Multi-tenant filtering
If you serve more than one workspace, do not use per-tenant collections unless you have under ten tenants. Use one collection with a metadata filter.
In Qdrant, that means a payload field workspace_id: "ws_abc" on every point, and every query carries a filter:
filter:
must:
- key: workspace_id
match:
value: "ws_abc"
This sounds obvious. The reason it matters: if you do it per-collection, collection creation becomes a bottleneck when teams sign up in bursts, and HNSW index rebuilding on small collections is wasteful. One collection with a filter is faster, cheaper, and scales to thousands of tenants.
The retrieval pipeline, end to end
┌────────────────┐ ┌──────────────────┐ ┌──────────────────┐
│ Agent asks: │ │ Embed query with │ │ Vector search │
│ "billing plan │───▶│ text-embedding- │───▶│ in Qdrant with │
│ with pricing" │ │ 3-small │ │ workspace filter │
└────────────────┘ └──────────────────┘ └──────────────────┘
│
▼
┌────────────────┐ ┌──────────────────┐ ┌──────────────────┐
│ Agent writes │◀───│ Render types as │◀───│ Top 8 types, │
│ valid query │ │ compact SDL │ │ rerank by field │
│ │ │ │ │ overlap │
└────────────────┘ └──────────────────┘ └──────────────────┘
The rerank step is a tiny heuristic, not a second model. We boost types whose fields overlap with terms in the query ("pricing" boosts BillingPlan because it has a pricing field). This adds 3-5 points of recall at near-zero cost.
What we measured in production
On GQLens workspaces over the last 90 days, before and after adding rerank-by-field-overlap:
- First-try query compile rate: 71% → 84%
- Median agent tool calls per query: 4 → 3
- P95 retrieval latency: 140 ms → 155 ms (small cost, big win)
The 13-point lift in first-try compile rate is the number that matters. That's the difference between an agent your team trusts and one they fight with.
Pitfalls we hit
Re-embedding on every schema change is too expensive. We now diff schemas and only re-embed changed types. A typical schema update touches 2-5 types, not all 400.
Interfaces confuse the agent if embedded alone. Always embed an interface alongside its implementers and mark the relationship in the chunk text. Otherwise the agent picks the interface, can't select concrete fields, and loops.
Directives matter more than we thought. Types marked @deprecated or @internal should be down-ranked in retrieval, not filtered out. The agent sometimes needs to know a field exists but is deprecated.
Where this goes next
The piece we're actively working on is hybrid search: vector recall combined with BM25 over field names. Early numbers suggest another 4-6 points of recall on exact-name queries ("give me the Invoice.status enum values"). We'll write that up once the rollout is complete.

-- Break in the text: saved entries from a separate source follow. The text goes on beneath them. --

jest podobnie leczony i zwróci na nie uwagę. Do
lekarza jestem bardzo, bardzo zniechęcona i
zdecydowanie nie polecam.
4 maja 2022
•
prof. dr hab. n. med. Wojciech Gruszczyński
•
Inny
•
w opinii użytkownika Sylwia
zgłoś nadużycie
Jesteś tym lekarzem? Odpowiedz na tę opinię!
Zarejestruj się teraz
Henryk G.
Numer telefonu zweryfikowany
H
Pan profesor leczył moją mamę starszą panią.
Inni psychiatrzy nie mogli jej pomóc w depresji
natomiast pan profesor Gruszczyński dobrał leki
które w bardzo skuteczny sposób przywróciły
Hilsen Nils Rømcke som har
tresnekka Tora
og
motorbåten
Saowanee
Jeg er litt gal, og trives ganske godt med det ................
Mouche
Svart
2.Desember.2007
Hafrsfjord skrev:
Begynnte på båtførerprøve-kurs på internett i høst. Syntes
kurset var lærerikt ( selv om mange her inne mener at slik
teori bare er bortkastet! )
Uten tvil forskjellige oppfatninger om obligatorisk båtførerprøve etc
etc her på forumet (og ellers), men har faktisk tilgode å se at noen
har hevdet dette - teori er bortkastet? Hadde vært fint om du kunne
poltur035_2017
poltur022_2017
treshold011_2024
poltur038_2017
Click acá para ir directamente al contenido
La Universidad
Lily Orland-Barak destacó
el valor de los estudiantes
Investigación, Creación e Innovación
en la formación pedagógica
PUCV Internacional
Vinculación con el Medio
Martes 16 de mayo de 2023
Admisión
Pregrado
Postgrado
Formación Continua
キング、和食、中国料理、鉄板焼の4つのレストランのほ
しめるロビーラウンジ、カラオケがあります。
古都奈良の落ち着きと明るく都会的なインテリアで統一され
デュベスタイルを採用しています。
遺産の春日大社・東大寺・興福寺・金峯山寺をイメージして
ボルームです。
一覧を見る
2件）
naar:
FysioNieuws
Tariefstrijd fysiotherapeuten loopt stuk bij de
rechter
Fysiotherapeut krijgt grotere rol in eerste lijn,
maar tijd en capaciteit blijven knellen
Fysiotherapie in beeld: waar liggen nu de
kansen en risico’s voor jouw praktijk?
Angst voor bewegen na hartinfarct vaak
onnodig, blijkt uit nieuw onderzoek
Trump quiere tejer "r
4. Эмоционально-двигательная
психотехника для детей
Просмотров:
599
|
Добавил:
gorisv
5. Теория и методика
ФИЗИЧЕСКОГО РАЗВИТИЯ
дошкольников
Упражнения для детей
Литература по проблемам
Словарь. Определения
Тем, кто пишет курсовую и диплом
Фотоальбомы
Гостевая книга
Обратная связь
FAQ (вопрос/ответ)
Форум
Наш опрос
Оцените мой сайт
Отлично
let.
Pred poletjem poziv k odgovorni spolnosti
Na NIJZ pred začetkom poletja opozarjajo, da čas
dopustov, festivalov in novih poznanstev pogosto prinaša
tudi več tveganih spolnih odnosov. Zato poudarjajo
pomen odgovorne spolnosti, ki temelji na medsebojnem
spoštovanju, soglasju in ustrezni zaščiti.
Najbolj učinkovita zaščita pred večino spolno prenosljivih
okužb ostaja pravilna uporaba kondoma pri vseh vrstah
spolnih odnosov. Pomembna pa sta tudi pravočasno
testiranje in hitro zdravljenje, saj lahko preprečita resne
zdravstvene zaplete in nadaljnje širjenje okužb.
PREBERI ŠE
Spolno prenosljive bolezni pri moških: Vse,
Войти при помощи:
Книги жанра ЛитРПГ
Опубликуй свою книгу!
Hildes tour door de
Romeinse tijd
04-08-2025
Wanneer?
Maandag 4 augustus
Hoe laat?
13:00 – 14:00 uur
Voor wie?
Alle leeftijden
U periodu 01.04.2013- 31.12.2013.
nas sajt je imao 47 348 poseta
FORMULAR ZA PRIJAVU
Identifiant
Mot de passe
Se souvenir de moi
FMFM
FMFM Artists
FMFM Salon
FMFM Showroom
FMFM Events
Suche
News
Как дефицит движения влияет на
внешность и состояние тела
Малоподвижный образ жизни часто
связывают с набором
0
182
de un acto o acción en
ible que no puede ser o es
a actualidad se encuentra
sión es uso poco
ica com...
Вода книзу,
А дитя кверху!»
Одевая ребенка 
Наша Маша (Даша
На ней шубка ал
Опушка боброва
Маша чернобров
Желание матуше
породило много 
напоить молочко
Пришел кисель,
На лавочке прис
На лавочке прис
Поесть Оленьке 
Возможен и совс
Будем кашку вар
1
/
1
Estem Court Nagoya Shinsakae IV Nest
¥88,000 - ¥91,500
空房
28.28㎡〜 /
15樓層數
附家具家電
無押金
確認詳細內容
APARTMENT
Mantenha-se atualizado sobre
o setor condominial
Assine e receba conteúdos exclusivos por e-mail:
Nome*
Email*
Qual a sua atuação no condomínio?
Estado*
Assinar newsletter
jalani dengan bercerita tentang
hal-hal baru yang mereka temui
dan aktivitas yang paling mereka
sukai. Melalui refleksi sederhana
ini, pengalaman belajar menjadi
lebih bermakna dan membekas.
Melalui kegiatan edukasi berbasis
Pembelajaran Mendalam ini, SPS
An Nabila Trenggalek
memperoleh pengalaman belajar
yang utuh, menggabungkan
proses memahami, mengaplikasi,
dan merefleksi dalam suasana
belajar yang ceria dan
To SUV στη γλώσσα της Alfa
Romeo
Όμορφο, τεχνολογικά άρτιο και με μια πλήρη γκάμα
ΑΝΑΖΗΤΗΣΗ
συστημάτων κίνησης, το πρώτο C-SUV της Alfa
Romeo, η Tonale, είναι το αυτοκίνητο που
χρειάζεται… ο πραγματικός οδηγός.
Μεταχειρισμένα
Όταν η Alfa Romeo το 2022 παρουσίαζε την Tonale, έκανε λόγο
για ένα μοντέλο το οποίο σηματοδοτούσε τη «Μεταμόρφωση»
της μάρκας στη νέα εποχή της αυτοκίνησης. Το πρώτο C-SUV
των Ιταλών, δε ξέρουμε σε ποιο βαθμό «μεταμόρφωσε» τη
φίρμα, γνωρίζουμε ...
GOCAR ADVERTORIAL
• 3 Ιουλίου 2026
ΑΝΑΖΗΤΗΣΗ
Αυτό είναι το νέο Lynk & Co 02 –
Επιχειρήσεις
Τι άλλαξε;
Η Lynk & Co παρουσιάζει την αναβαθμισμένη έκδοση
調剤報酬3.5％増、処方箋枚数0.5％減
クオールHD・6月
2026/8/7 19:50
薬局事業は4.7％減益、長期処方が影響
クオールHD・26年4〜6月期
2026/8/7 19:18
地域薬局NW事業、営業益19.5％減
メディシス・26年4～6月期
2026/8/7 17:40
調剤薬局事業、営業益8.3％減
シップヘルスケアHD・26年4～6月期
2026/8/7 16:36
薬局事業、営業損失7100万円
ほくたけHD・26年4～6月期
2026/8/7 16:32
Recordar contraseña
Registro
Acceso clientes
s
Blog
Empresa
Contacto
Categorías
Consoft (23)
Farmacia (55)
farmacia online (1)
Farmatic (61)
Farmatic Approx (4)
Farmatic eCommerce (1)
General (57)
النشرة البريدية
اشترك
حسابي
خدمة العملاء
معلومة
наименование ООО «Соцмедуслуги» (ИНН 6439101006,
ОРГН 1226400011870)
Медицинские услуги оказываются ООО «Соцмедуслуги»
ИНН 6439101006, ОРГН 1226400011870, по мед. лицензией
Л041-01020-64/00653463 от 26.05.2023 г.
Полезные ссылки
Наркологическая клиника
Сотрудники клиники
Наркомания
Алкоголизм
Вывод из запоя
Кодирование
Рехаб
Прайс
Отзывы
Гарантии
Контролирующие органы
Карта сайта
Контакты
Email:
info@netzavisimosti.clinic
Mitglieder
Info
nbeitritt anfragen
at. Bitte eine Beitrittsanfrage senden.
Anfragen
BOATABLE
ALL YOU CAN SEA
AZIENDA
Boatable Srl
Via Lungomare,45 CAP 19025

If you're building something similar, the sequence I'd recommend:
- Start with type-level chunks and
text-embedding-3-small. - Measure first-try compile rate on a real eval set before tuning anything.
- Add rerank-by-field-overlap before you reach for a bigger model.
- Add hybrid search only when pure vector hits a ceiling on exact-name questions.
Every step should be driven by the compile-rate number, not by whether the retrieval "looks good." Retrieval that looks good and agents that write broken queries is the most common failure mode in this whole space.